> [WHAT YOU ARE ASKED TO DO]
Please arrange every line of the material below as a numbered list, dropping any blank lines. Leave the pictures out of your answer.

> [LISTED ENTRIES]
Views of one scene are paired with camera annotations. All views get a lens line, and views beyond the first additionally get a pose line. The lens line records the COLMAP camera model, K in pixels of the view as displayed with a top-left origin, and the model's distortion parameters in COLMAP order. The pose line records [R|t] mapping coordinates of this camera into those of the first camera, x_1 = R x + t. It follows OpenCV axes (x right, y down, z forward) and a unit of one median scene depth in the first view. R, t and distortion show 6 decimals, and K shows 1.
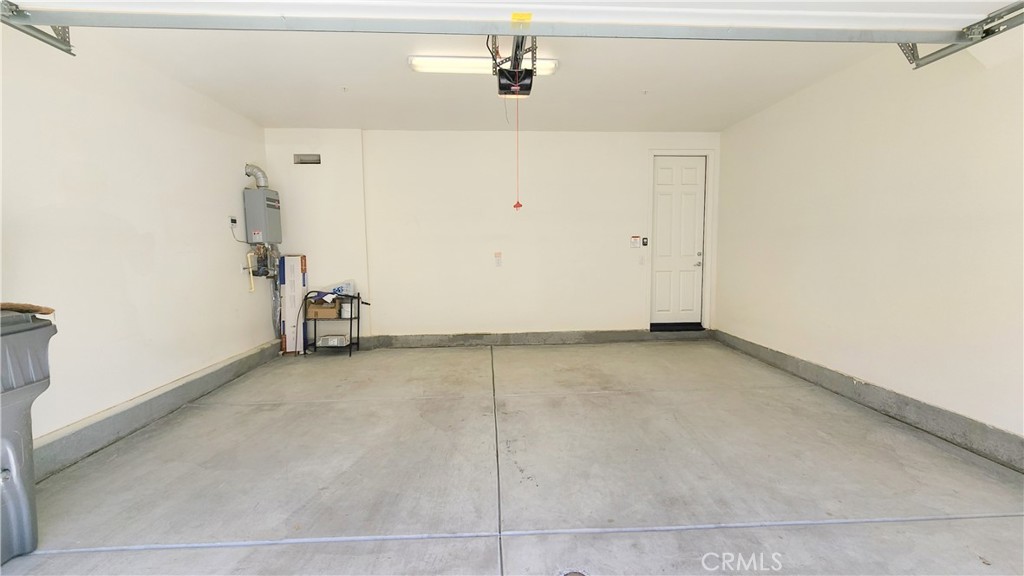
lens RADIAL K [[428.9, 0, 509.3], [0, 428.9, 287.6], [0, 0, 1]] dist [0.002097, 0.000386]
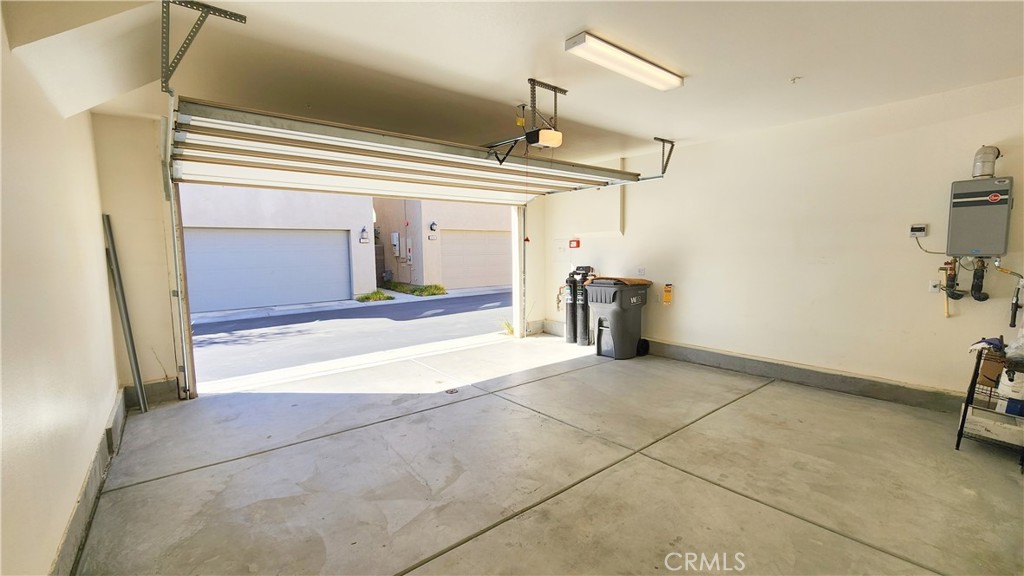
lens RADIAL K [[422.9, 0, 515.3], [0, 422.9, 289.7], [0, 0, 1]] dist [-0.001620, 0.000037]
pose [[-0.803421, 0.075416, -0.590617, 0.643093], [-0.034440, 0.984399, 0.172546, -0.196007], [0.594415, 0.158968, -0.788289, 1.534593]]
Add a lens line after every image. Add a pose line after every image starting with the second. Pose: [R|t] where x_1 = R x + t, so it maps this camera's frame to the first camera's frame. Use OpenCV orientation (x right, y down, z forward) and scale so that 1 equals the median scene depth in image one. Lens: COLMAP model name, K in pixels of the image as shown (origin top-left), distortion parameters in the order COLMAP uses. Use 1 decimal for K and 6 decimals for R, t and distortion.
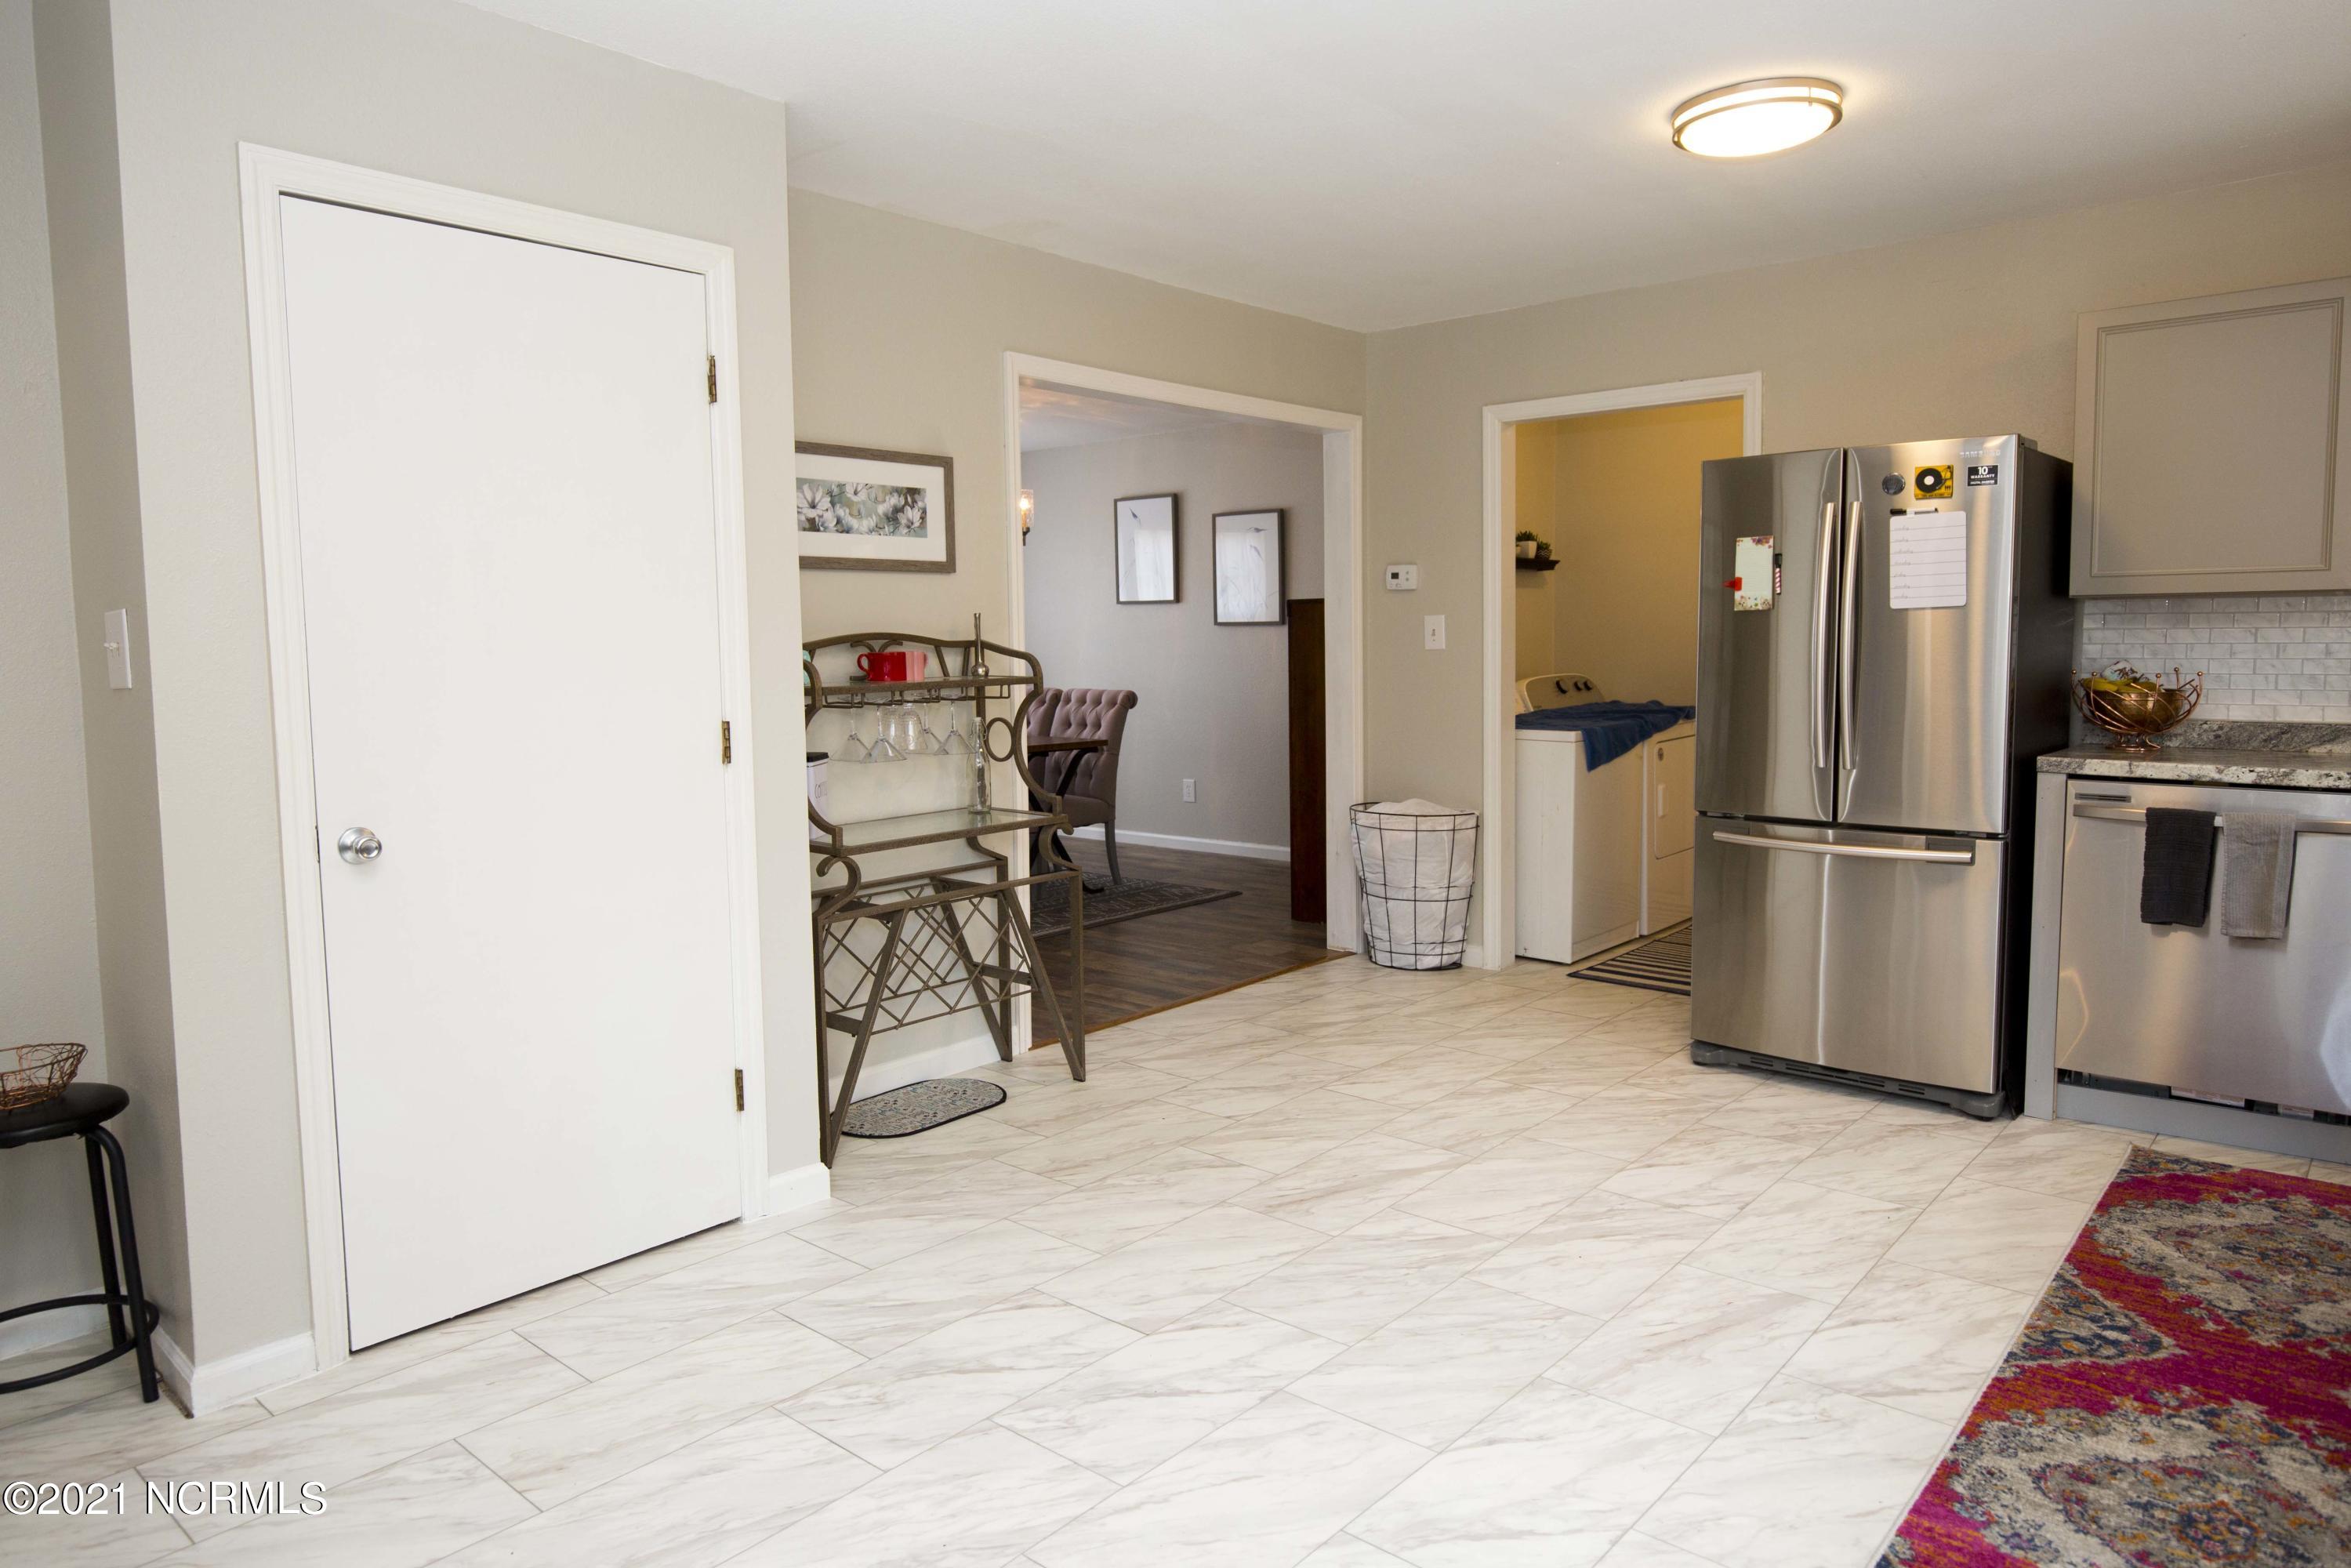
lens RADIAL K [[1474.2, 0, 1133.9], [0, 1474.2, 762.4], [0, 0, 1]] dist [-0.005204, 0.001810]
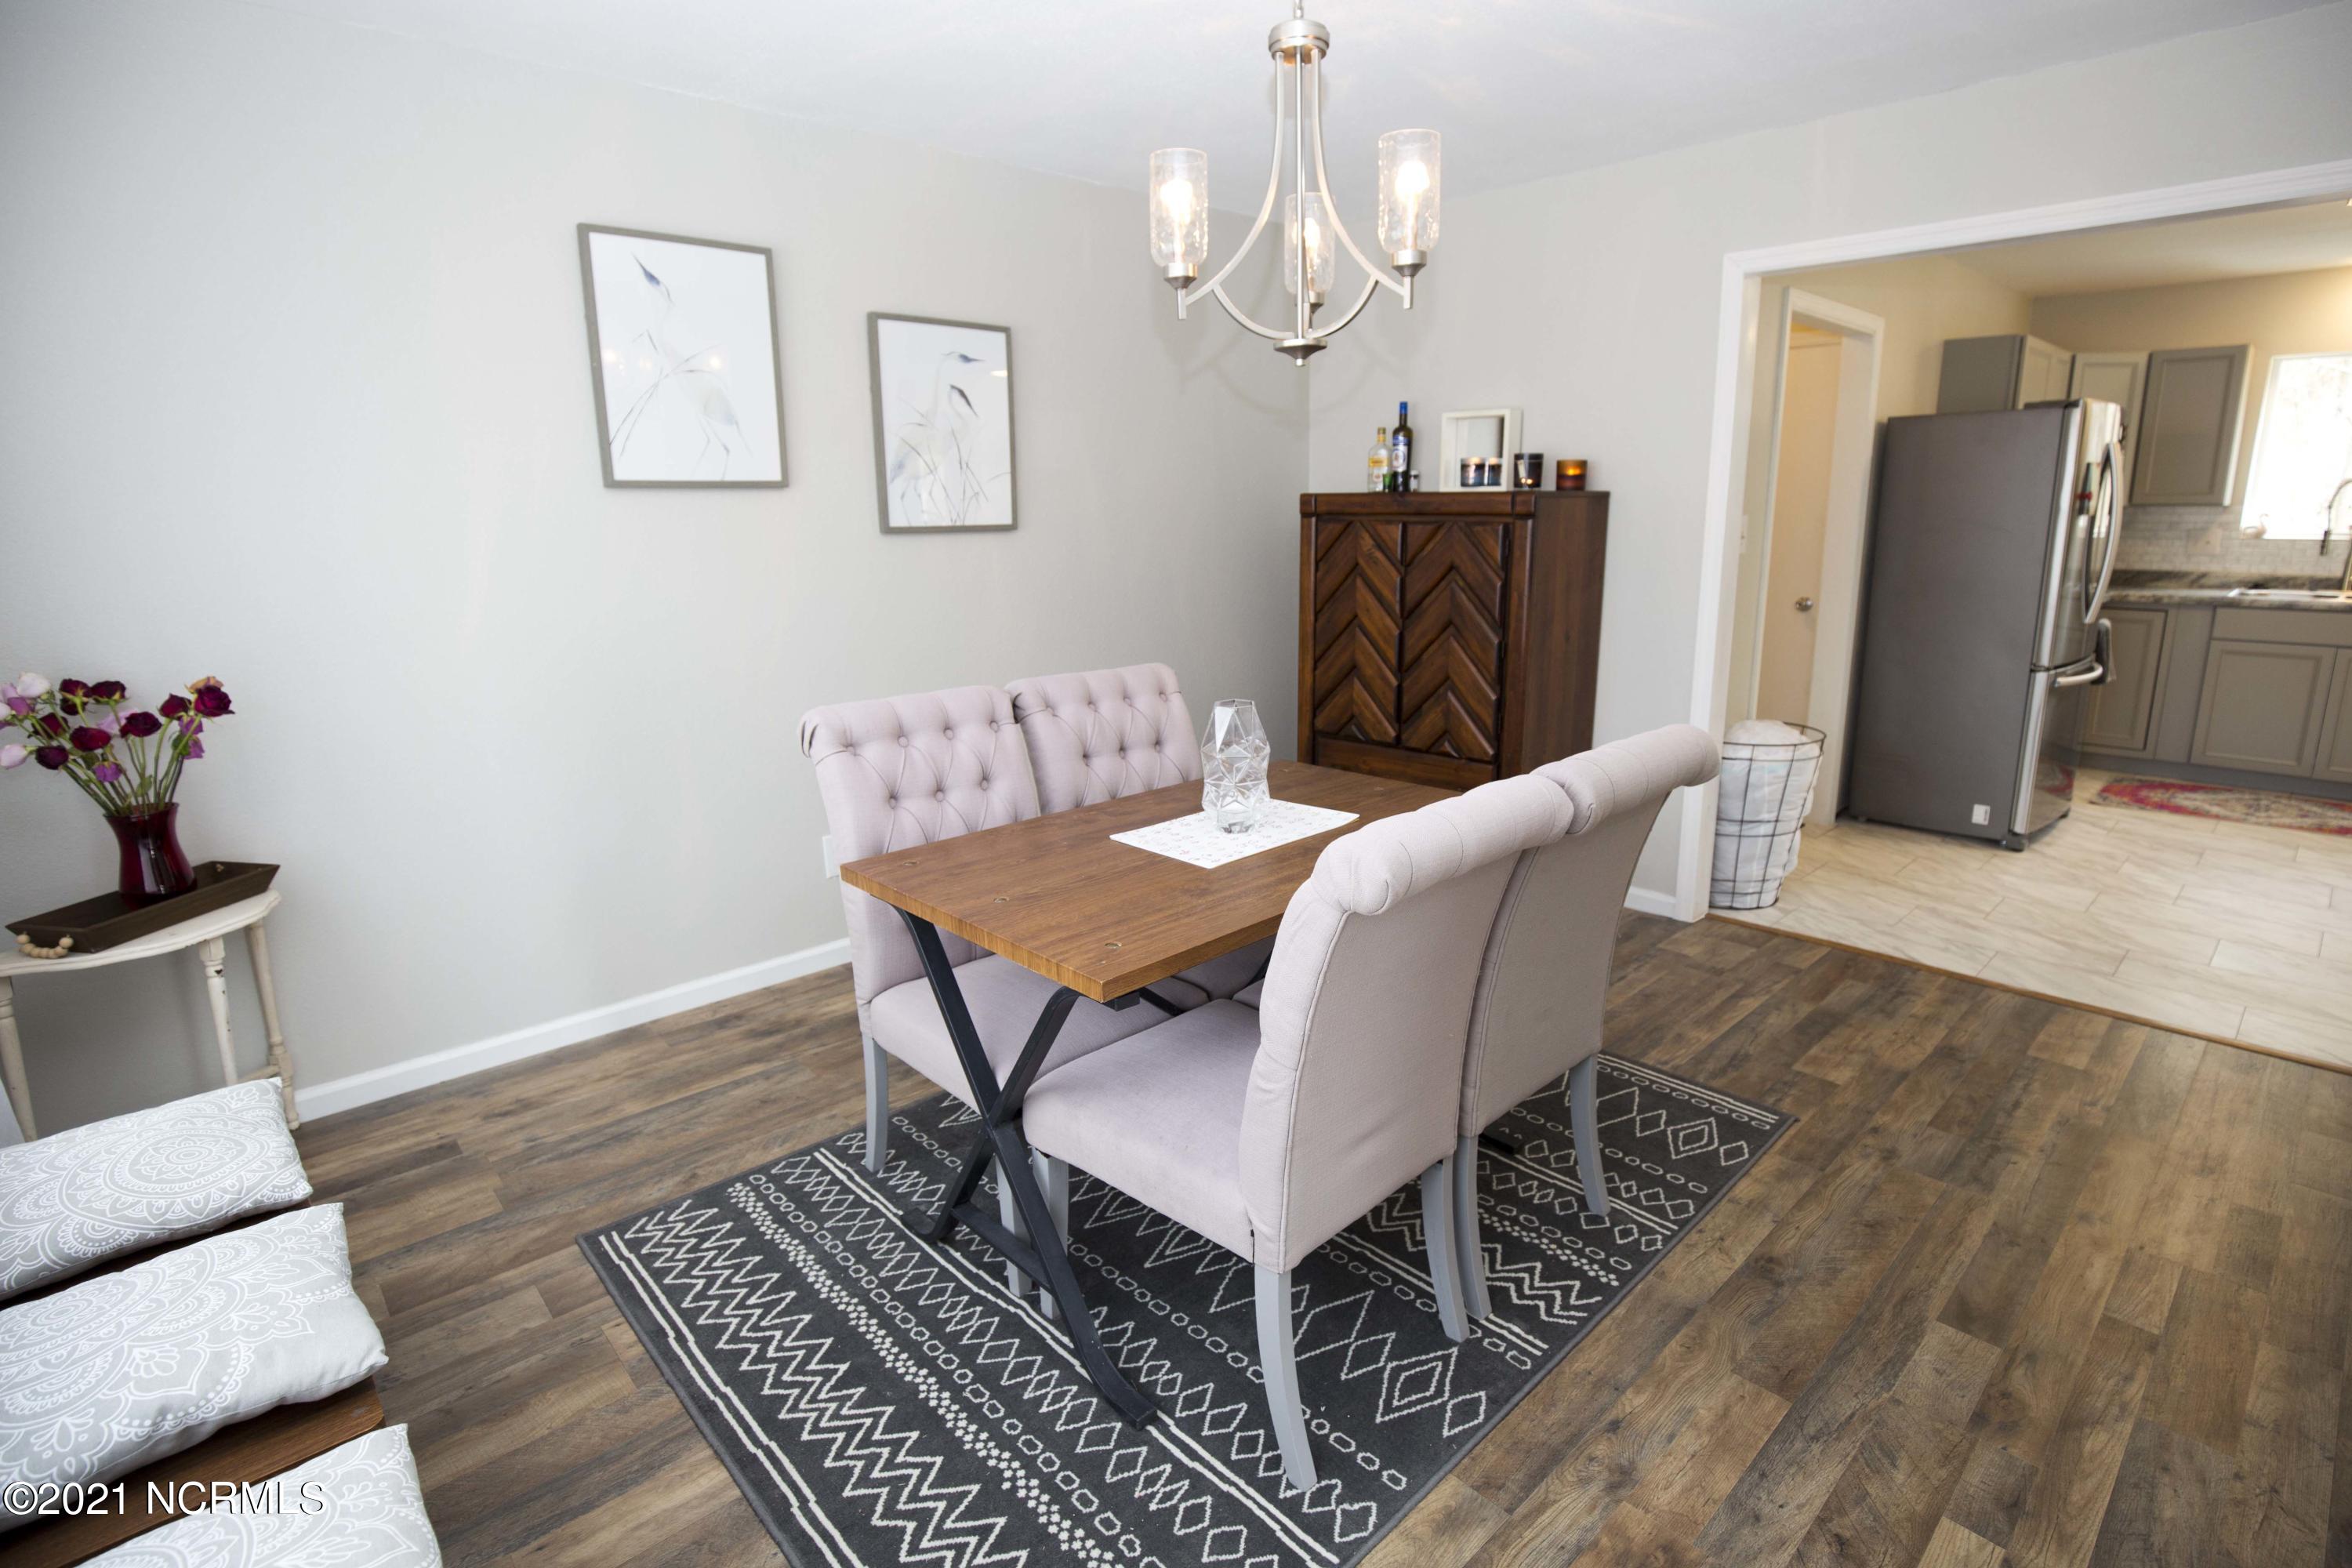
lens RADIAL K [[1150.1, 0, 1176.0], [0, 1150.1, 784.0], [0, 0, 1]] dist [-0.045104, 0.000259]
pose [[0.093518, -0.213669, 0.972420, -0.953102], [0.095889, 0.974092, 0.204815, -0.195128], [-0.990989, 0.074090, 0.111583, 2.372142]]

> [EXERCISE OUTPUT]
1. Views of one scene are paired with camera annotations. All views get a lens line, and views beyond the first additionally get a pose line. The lens line records the COLMAP camera model, K in pixels of the view as displayed with a top-left origin, and the model's distortion parameters in COLMAP order. The pose line records [R|t] mapping coordinates of this camera into those of the first camera, x_1 = R x + t. It follows OpenCV axes (x right, y down, z forward) and a unit of one median scene depth in the first view. R, t and distortion show 6 decimals, and K shows 1.
2. lens RADIAL K [[428.9, 0, 509.3], [0, 428.9, 287.6], [0, 0, 1]] dist [0.002097, 0.000386]
3. lens RADIAL K [[422.9, 0, 515.3], [0, 422.9, 289.7], [0, 0, 1]] dist [-0.001620, 0.000037]
4. pose [[-0.803421, 0.075416, -0.590617, 0.643093], [-0.034440, 0.984399, 0.172546, -0.196007], [0.594415, 0.158968, -0.788289, 1.534593]]
5. Add a lens line after every image. Add a pose line after every image starting with the second. Pose: [R|t] where x_1 = R x + t, so it maps this camera's frame to the first camera's frame. Use OpenCV orientation (x right, y down, z forward) and scale so that 1 equals the median scene depth in image one. Lens: COLMAP model name, K in pixels of the image as shown (origin top-left), distortion parameters in the order COLMAP uses. Use 1 decimal for K and 6 decimals for R, t and distortion.
6. lens RADIAL K [[1474.2, 0, 1133.9], [0, 1474.2, 762.4], [0, 0, 1]] dist [-0.005204, 0.001810]
7. lens RADIAL K [[1150.1, 0, 1176.0], [0, 1150.1, 784.0], [0, 0, 1]] dist [-0.045104, 0.000259]
8. pose [[0.093518, -0.213669, 0.972420, -0.953102], [0.095889, 0.974092, 0.204815, -0.195128], [-0.990989, 0.074090, 0.111583, 2.372142]]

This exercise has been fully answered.